Family Life and Work Experience Before 1918

Source: Extract from interview with Mrs Annely, Thompson, P. and Lummis, T., Family Life and Work Experience Before 1918, 1870-1973 [computer file]. 7th Edition. Colchester, Essex: UK Data Archive [distributor], May 2009. SN: 2000, http://dx.doi.org/10.5255/UKDA-SN-2000-1

Text: Q: Cinemas, lantern slide shows, that kind of thing – was there anything like that you remember?

A: Oh, of course we were allowed to go to the cinema. 2d. at one cinema and ld. at the other. As long as you sat on hard wooden forms in the Jeune Street Cinema. And the Cowley Road one we used to go to very often. That was one of the places where my brother used to have to take me when I was small. But my first memory of Cowley Road was that it was a small theatre and the people that lived next door to us, she used to put some of the actors and actresses up, so we used to get a free pass to go up there. She used to send us a free pass in so we three children used to go and see some of the variety acts that they had there.

Q: It was more a variety theatre was it?

A: Yes. Very much like a music hall type of place. I think there’s been quite a lot of news about it, in the Oxford Mail recently you know. Antony Wood has been following it up.

Q: About the old style music halls?

A: About the old style music halls, yes. Up Cowley Road, the Old Palace as it was called. He’s done quite a lot of work on that

Q: Used you to go quite often to that then?

A: I would say every Saturday.

Q: And what about the cinemas, were they on Saturdays, too?

A: Yes. Usually a children’s performance in the morning.

Q: Were there special children’s programmes that you went to when your brother took you, or was it adult films?

A: I would think that they were adult films, but of course, you didn’t get “X” films like you do today.

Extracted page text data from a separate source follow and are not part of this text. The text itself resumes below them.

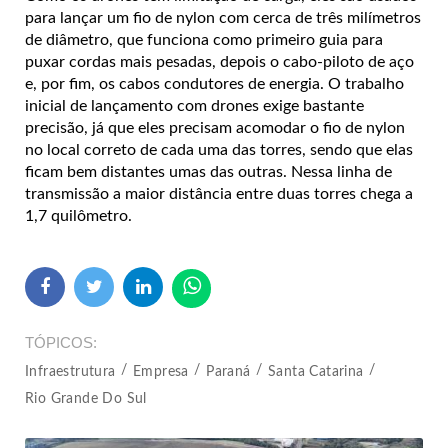
para lançar um fio de nylon com cerca de três milímetros
de diâmetro, que funciona como primeiro guia para
puxar cordas mais pesadas, depois o cabo-piloto de aço
e, por fim, os cabos condutores de energia. O trabalho
inicial de lançamento com drones exige bastante
precisão, já que eles precisam acomodar o fio de nylon
no local correto de cada uma das torres, sendo que elas
ficam bem distantes umas das outras. Nessa linha de
transmissão a maior distância entre duas torres chega a
1,7 quilômetro.
TÓPICOS
Infraestrutura
Empresa
Paraná
Santa Catarina
Rio Grande Do Sul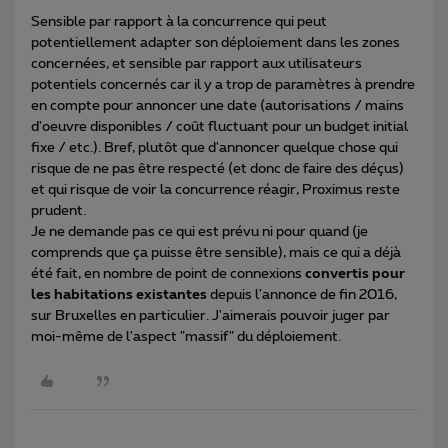
Sensible par rapport à la concurrence qui peut
potentiellement adapter son déploiement dans les zones
concernées, et sensible par rapport aux utilisateurs
potentiels concernés car il y a trop de paramètres à prendre
en compte pour annoncer une date (autorisations / mains
d'oeuvre disponibles / coût fluctuant pour un budget initial
fixe / etc.). Bref, plutôt que d'annoncer quelque chose qui
risque de ne pas être respecté (et donc de faire des déçus)
et qui risque de voir la concurrence réagir, Proximus reste
prudent.
Je ne demande pas ce qui est prévu ni pour quand (je
comprends que ça puisse être sensible), mais ce qui a déjà
été fait, en nombre de point de connexions
convertis pour
les habitations existantes
depuis l'annonce de fin 2016,
sur Bruxelles en particulier. J'aimerais pouvoir juger par
moi-même de l'aspect "massif" du déploiement.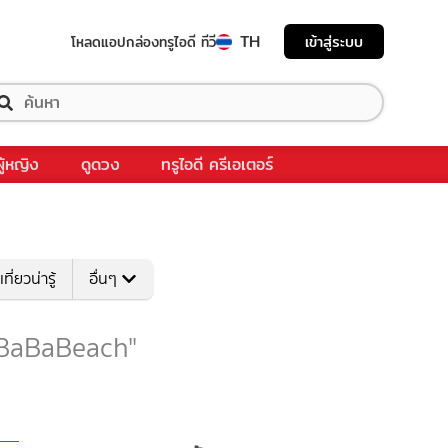
TH
เข้าสู่ระบบ
โหลดแอป
กล่องทรูไอดี ทีวี
ผู้หญิง
ดูดวง
ทรูไอดี ครีเอเตอร์
เที่ยวน่ารู้
อื่นๆ
บ "BaBaBeach"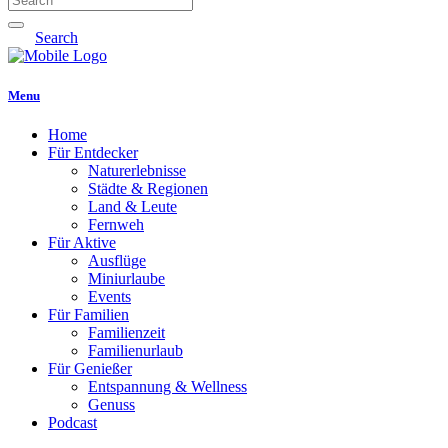
Search
Menu
Home
Für Entdecker
Naturerlebnisse
Städte & Regionen
Land & Leute
Fernweh
Für Aktive
Ausflüge
Miniurlaube
Events
Für Familien
Familienzeit
Familienurlaub
Für Genießer
Entspannung & Wellness
Genuss
Podcast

Q: Oh, no. No I was thinking about your mother with her very particular ideas about upbringing, I think it probably must have been quite suitable for her to let your brother…

A: Oh, yes. I don’t think we would have been allowed to see anything that wasn’t quite suitable.

Comments: Mrs Annelly was born in Oxford in 1905, the youngest of three children. Her father was a house painter and decorator. Her mother was a cook for a doctor before marriage. She was one of 444 people interviewed by Paul Thompson and his team as part of a study of the Edwardian era which resulted in Thompson’s book The Edwardians: The Remaking of British Society (London: Weidenfeld and Nicolson, 1975). The cinema referred to may be the Oxford Picture Palace, which was on the corner of Cowley Road and Jeune Street.